O braço àquela hora já estava no rio

O braço àquela hora já estava no rio, o ciclista, no Hospital das Clínicas, e o motorista, estudante de psicologia, embriagado, 21 anos, quatro vodkas na comanda e 96 reais gastos em uma balada na zona oeste horas mais cedo, na delegacia.

Eram onze da manhã de um domingo enquanto me encaminhava para o metrô Brigadeiro. Reparei nos homens da CET orientando o trânsito ali na Paulista, em um lugar inusitado, nem cruzamento era. Ainda com um olhar meio turvo, fruto de uma noite de sono de menos de 5 horas após também uma noite de embriaguez, demorei a ligar os pontos. Mas aí os liguei tão cedo vi o objeto cercado por faixas listradas presas a cones de trânsito: o objeto era uma bicicleta amassada, sem roda nem guidão, amassada, moída, parecia atropelada por um trator.

Fora um Honda Fit. Prata, da mesma cor da bicicleta, que aquela altura nem mais bicicleta era senão só uma ferragem. Imediatamente me veio um sentimento de calafrio; calafrio por me dar conta que poderia ter sido eu, que me aventuro vez em quando a duas rodas pela mesma avenida palco do massacre.

– Morreu?, perguntei para o rapaz da CET.

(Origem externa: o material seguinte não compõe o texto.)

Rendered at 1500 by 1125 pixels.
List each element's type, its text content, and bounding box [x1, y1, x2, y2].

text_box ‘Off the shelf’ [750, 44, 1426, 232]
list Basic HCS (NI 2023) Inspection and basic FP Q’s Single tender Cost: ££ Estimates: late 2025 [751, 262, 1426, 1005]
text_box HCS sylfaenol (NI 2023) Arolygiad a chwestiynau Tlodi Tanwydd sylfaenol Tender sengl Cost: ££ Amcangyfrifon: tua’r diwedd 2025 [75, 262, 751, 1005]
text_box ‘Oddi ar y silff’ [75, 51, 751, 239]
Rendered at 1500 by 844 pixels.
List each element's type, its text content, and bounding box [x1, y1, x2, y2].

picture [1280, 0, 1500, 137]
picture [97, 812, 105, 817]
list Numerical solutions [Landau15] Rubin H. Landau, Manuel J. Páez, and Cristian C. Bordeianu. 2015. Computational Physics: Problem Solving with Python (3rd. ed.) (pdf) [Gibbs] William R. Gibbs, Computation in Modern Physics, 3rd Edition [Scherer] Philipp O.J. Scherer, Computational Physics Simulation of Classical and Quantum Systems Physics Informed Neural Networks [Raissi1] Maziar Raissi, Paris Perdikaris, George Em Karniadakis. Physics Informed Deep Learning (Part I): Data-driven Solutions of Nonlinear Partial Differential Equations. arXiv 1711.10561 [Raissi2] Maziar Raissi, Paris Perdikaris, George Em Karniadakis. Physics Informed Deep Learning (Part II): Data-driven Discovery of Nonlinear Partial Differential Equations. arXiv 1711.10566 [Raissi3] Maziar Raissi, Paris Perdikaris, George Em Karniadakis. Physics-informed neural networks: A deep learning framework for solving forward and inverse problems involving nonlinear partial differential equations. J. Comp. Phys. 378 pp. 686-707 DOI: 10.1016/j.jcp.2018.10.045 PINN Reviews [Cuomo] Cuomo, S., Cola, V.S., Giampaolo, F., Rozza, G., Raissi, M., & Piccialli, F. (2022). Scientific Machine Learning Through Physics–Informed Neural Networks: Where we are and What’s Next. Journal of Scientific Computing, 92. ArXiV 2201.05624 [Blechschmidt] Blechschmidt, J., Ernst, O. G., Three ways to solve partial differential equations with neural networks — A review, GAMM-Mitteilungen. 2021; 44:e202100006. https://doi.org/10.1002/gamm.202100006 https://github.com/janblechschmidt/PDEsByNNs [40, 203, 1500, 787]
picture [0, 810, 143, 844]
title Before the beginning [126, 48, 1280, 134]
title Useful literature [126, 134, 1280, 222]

– Não, mas perdeu o braço.

“Não, mas perdeu o braço.” Poderia ter sido eu. Poderia ter sido o Gabriel, até liguei pra ele mais tarde inventando um assunto qualquer só pra certificar que ele não estava em um hospital (a ferragem lembrava a bicicleta dele). Mas poderia ter sido eu. Pode ser eu, um dia, quem sabe (pô, mas andar de bike é maneiro demais, não quero nem pensar em parar, bosta).

– O motorista parece que vinha atropelando os cones, emendou o rapaz da CET.

Mais um bêbado, filha da puta, um inconsequente que gosta dessa putaria de acelerar com o carro, pensei. Àquela hora, eu sequer sabia do braço arremessado ao rio, esse gesto que fez da história algo macabro – coisa de alguém totalmente desorientado, é verdade, afinal, não se é todo dia que um braço decepado vai parar no seu colo.

A tragédia ocorrida às 5h50 do último domingo – que por pouco não testemunhei, já que passei pelo local às 5h30 – só vem a confirmar algumas de minhas teses sobre andar bicicleta em São Paulo. Que são:

1) É muito melhor andar em vias rápidas com trânsito pesado, apesar de ter que disputar espaço com ônibus de massa 100 vezes maior que a sua, do que à noite com o trânsito livre. A princípio parece o contrário, mas só andando nessas situações pra perceber que é melhor costurar o trânsito, cujo maior perigo passa a ser então as motos vindo à toda pelos chamados corredores que se formam entre um veículo e outro, do que sentir o friozinho desagradável na orelha a cada carro que passa a 80km/h ao seu lado.

2) Jamais ande de bicicleta de madrugada no final de semana. É quando os bêbados metidos a Schumacher estão ao volante.